Hi Breaking Bread family! I want to give you an update on my book. I try to be as transparent as I can about me, my life, and my projects. The same is true with the books I’m writing. As many of you know, I’m writing a book that is motivated and based upon my journey through Breaking Bread. It’s bolder, more challenging, and more proactive.
Let me share the latest
Well folks, long story short…my book is too long, way too long. It’s so long I wouldn’t even buy it. I would just keep walking by it in the bookstore or keep scrolling past (on my computer). And if I bought it, I wouldn’t read all of it. I’m serious.
So what does that mean?
It means your girl (me) has to split this book into two. Yep, two. Yep.
Two books. With a reasonable amount of pages. Enough to interest you but not repulse you. Because if I wouldn’t want it, why in the world would you?
It sounds way easier than it is. I have to figure out how to transition half of the book into a new one, seamlessly, using the same editing software. I also have to trace any parts of the book where I may have pointed my readers into another part of the book. If that part happens to be in a section that will be in the new book, then I have to adjust the wording accordingly.
Then the endnotes have to be adjusted, and I have tons of those. If you knew how many sources I read, studied, skimmed, and then had to accurately align with my commentary. Uugh. It’s painful.
I’ve asked myself a few times, “Why did you feel the need to provide references for your readers?” And my reply is always, “So they can read and learn for themselves”. I want readers to have a new experience. Not to be merely entertained or pumped up on a short-term spiritual high.
I want people to start taking the steps towards their own breakthroughs, to have a different type of relationship with God, self, and others. So I’m being obedient in typing and sharing what God pours into me.
This has felt like the longest labor and delivery experience EVER, but I know it isn’t. I know it won’t be. There’s lessons and blessings in this experience. I was blessed to write the words that encompass this book, or I should now say, books. I was. I am.
I knew there would be at least two volumes and at least two additional books that would align with the concepts shared. But I didn’t realize how much God was pouring into me and how that was translating into pages, and bodies of work. I hoped that with formatting, the word count wouldn’t convert to the number of pages that I calculated. Joke’s on me. Calculations were accurate.

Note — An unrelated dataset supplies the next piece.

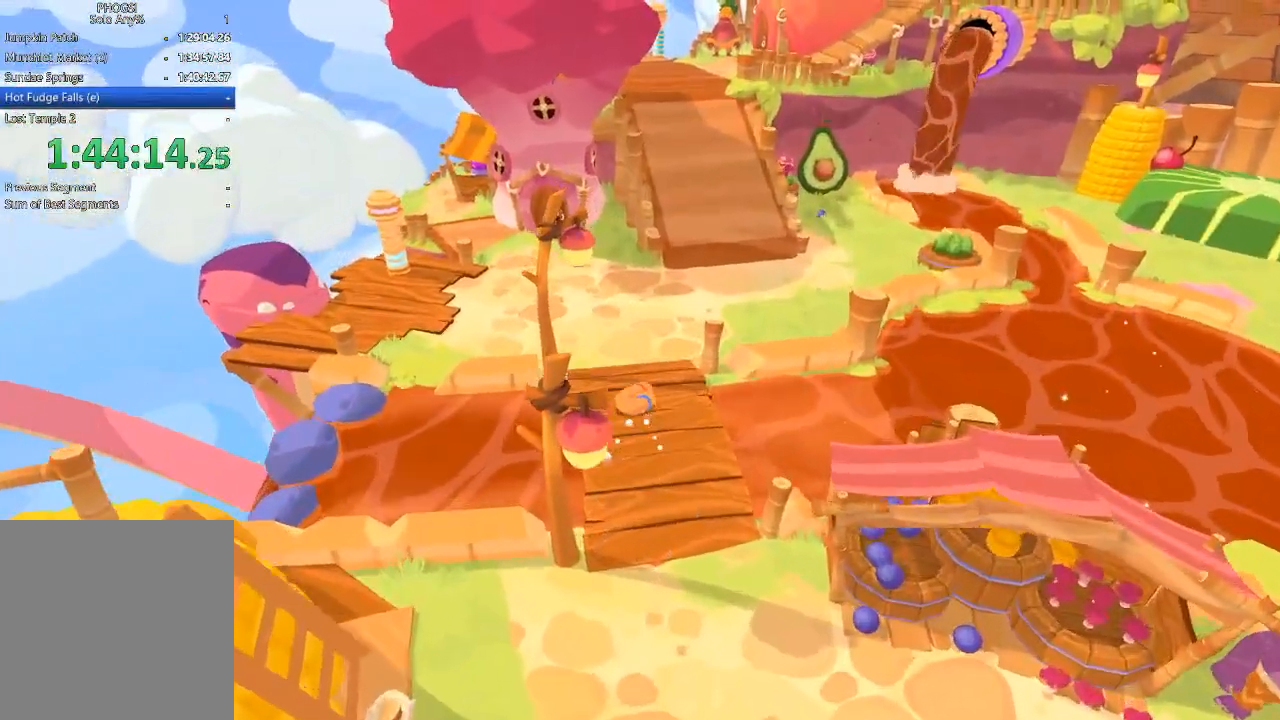
{"buttons": [], "left_stick": "up-right", "button_events": []}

My desire was to have this content as one book, then I could continue writing the content for volume two. From there I would consider writing one or two more volumes. Now, as I pray about this situation, I’m waiting for clarity—with this book being broken into two volumes, does that mean I only have to write one additional book to serve as the third volume? Or is God directing me to do something else? I’m waiting for clarity.
God’s Time, Not Mine
I have a bad habit of jumping before I’m told, rushing into things before He gives me the green light. I’m choosing to break that habit. It’s exhausting and time consuming having to walk back to where you were supposed to be before you excitedly broke loose. I have to laugh at this experience. Through my groans, I laugh.
I can say that I’m blessed to be in this position. I would rather have too much content than not enough, or worse— none. I’m glad to be in the position to question where to realign content, than to question when an idea will manifest into written/typed words. I’m being blessed with abundance, so I don’t dare to express a sense of lack, simply because it throws me off of my desired schedule.
These books can be started at any time. Readers don’t have to wait until the first of the year to begin. You begin the day you open the book and start reading. I’m going to stop stressing or being bothered by man’s calendars. I’m going to let God do what God does. I’m going to get on His master calendar.
Had I worked off of His timeline in the very beginning, I wouldn’t be in this situation right now. My lack of focus and discipline kept me behind schedule. I own my goof ups. One of many lessons learned.
So When, Then?
If you’re wondering when you will be able to get your hands on this first book—all I can say is soon. I took off Tuesday and yesterday from editing. I was exhausted. Mentally and physically.
Today I sit down and begin to trace my content. I don’t want you to read something that points you somewhere in my book, just to find out it’s been moved to the second book. That would just suck. I want you to be encouraged to transition to the second book, to continue the spiritual journey.
So, that’s my focus today. If I can effectively trace and rewrite those directives today, then I can begin highlighting the split of the endnotes, and then figure out how in the world to transfer half of the content into a new book using the same editing software. I know there’s an easier way than what first comes to mind. I’m going to pray to God for guidance on that.
I keep telling myself, “All of this is done to glorify God. It’s the act of love!” Today I take the next steps, in love, to do as I’ve been called to do. Please pray for me!